# Cloe is getting ready :)



## RockyToggRanch (Mar 15, 2010)

Finally...after I took all last week off to be here for her. Cloe is pawing and stretching and spinning her head. There's no discharge what-so-ever. She has no interest in dinner. Nibbled a bit at the hay. I'm going to eat dinner and then go spend the night with her. Yay


----------



## chubbydog811 (Mar 15, 2010)

I'm in the same boat right now...So exciting!!! Good luck!!


----------



## dkluzier (Mar 15, 2010)

Good Luck to you both!!!  Have fun!  We've been lucky that all of ours have been born mid-day so far.


----------



## RockyToggRanch (Mar 16, 2010)

What a disaster! OMG that was awful. 1st buck, breach and dead. Then the next 2 back hooves and butt in 2 seperate sacks at the same time.

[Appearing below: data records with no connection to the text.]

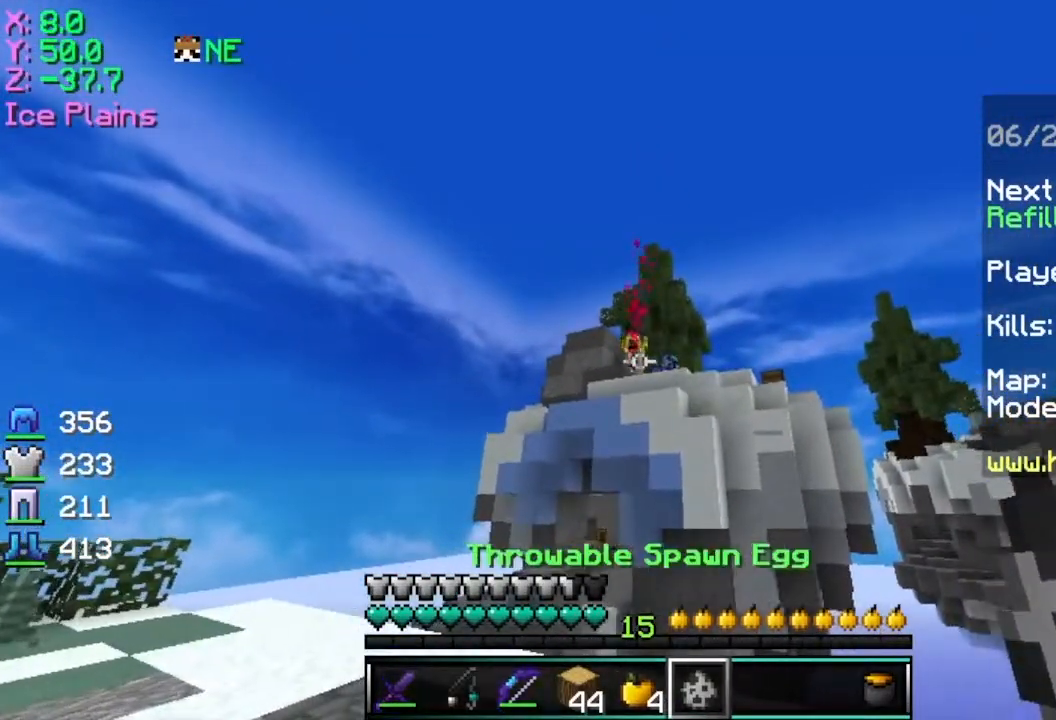
{"keys": [], "mouse": [], "events": [[33, "space", "down"], [284, "mouse_right", "down"], [334, "space", "up"], [384, "mouse_right", "up"]]}
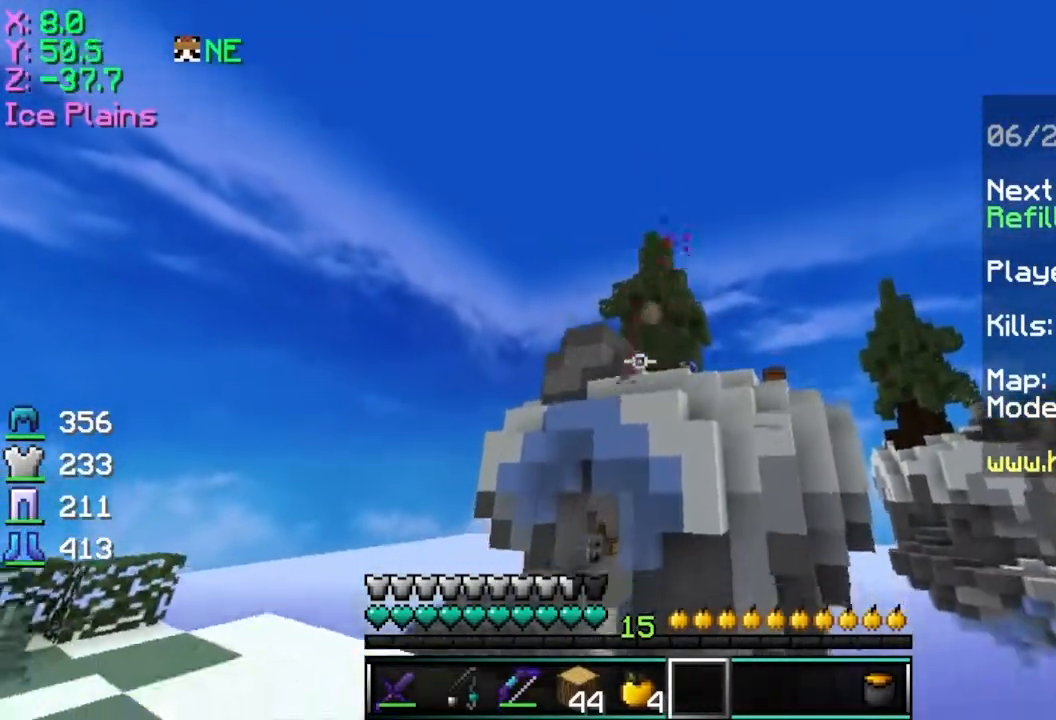
{"keys": ["a"], "mouse": [], "events": [[283, "a", "down"]]}
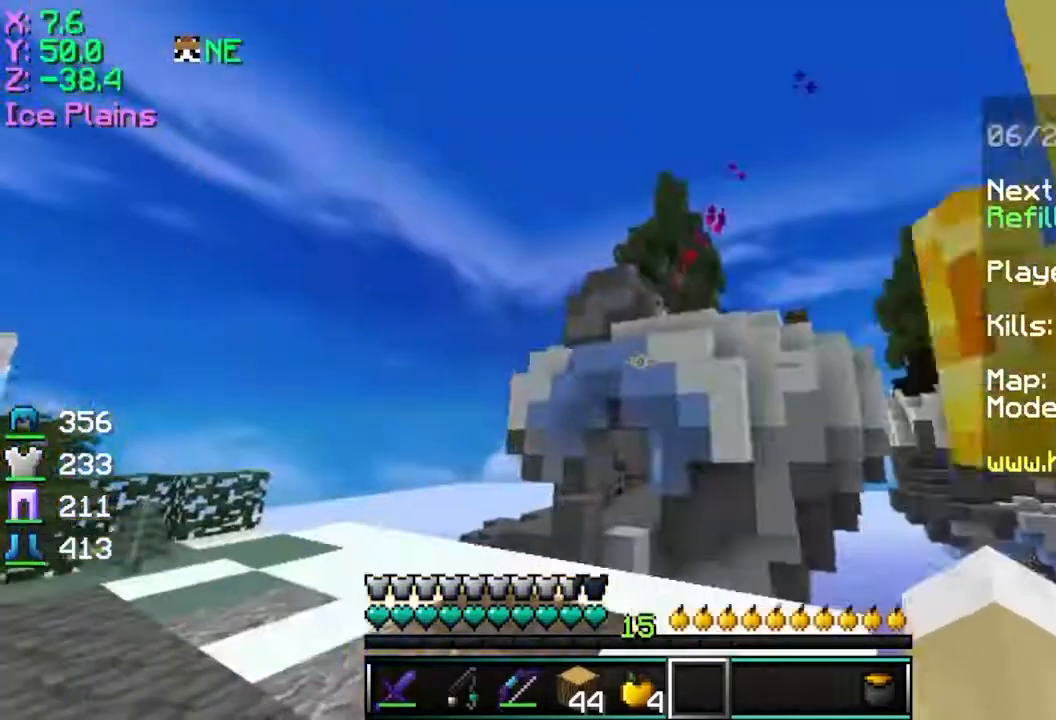
{"keys": ["a"], "mouse": [], "events": []}
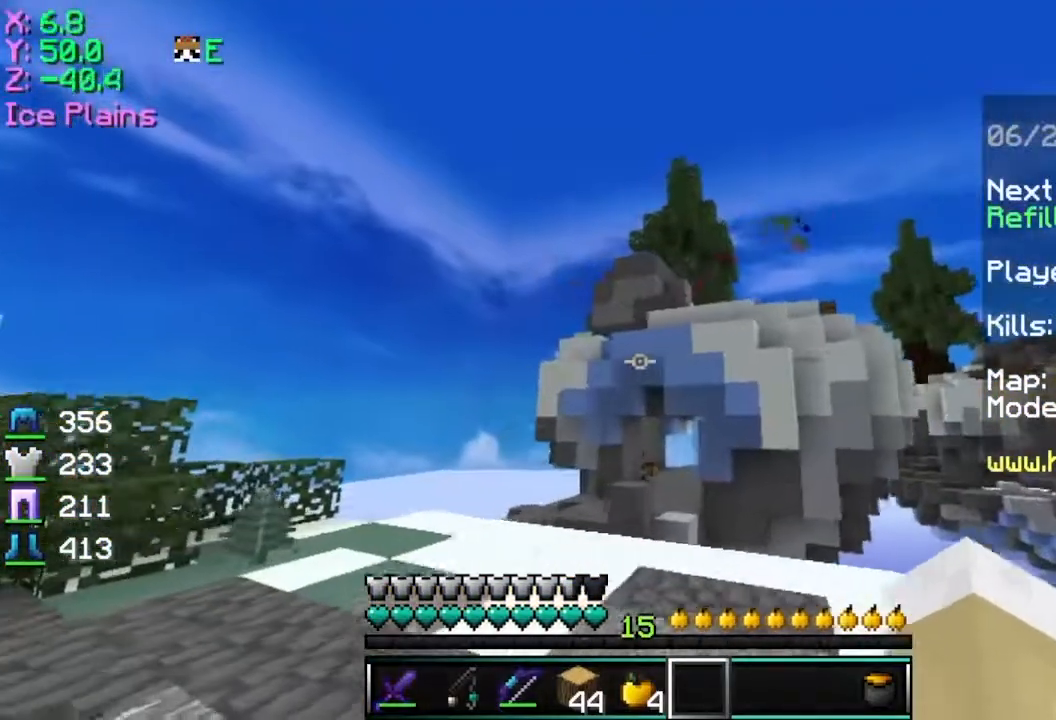
{"keys": ["a", "w"], "mouse": [], "events": [[34, "w", "down"]]}
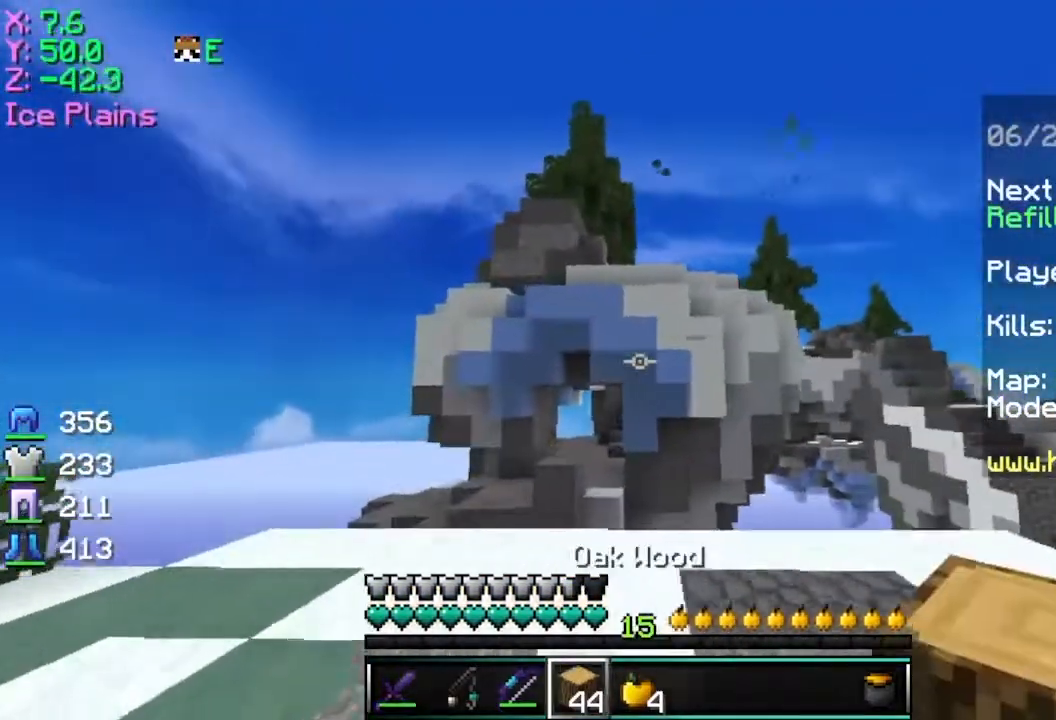
{"keys": ["w"], "mouse": [], "events": [[83, "w", "up"], [434, "w", "down"], [467, "a", "up"]]}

Momma wants nothing to do with them. She hasn't passed the placenta. Vet just left after doing an exam and giving her everything in his arsenal. Mom is in pain, grinding teeth and moaning. Finally has let the kids cuddle up to her chest. I'll give her an hour to feel better and start nursing or I'll milk her and bottle feed.

#1 was a buck breach ( I tried to revive him, #2 buck rear feet first and #3 a doe breach.


What a way to start my first kidding experience. I learned a lot.

I hope the other 2 does go easier...

I'll post pix later.


----------



## chubbydog811 (Mar 16, 2010)

That's too bad! So sorry to hear that! 

Unfortunately, my goat was just teasing, so no kids here yet!


----------



## RockyToggRanch (Mar 16, 2010)

I can't get her to stand to milk, but I did roll her onto her side and she let them nurse for a few minutes. I'll try again in an hour. She's still moaning and grinding her teeth.


----------



## ksalvagno (Mar 16, 2010)

Wow, how awful for your first experience. I hope things go ok for you. I hope your doe will be ok.


----------



## RockyToggRanch (Mar 16, 2010)

I've only ever bottle fed once and that was my buckling last year. These babies seemed satisfied after feeding for just 5 minutes or so. I have no idea how much they got. I checked both sides to make sure there was flow. Then I switched the kids just in case one side was better...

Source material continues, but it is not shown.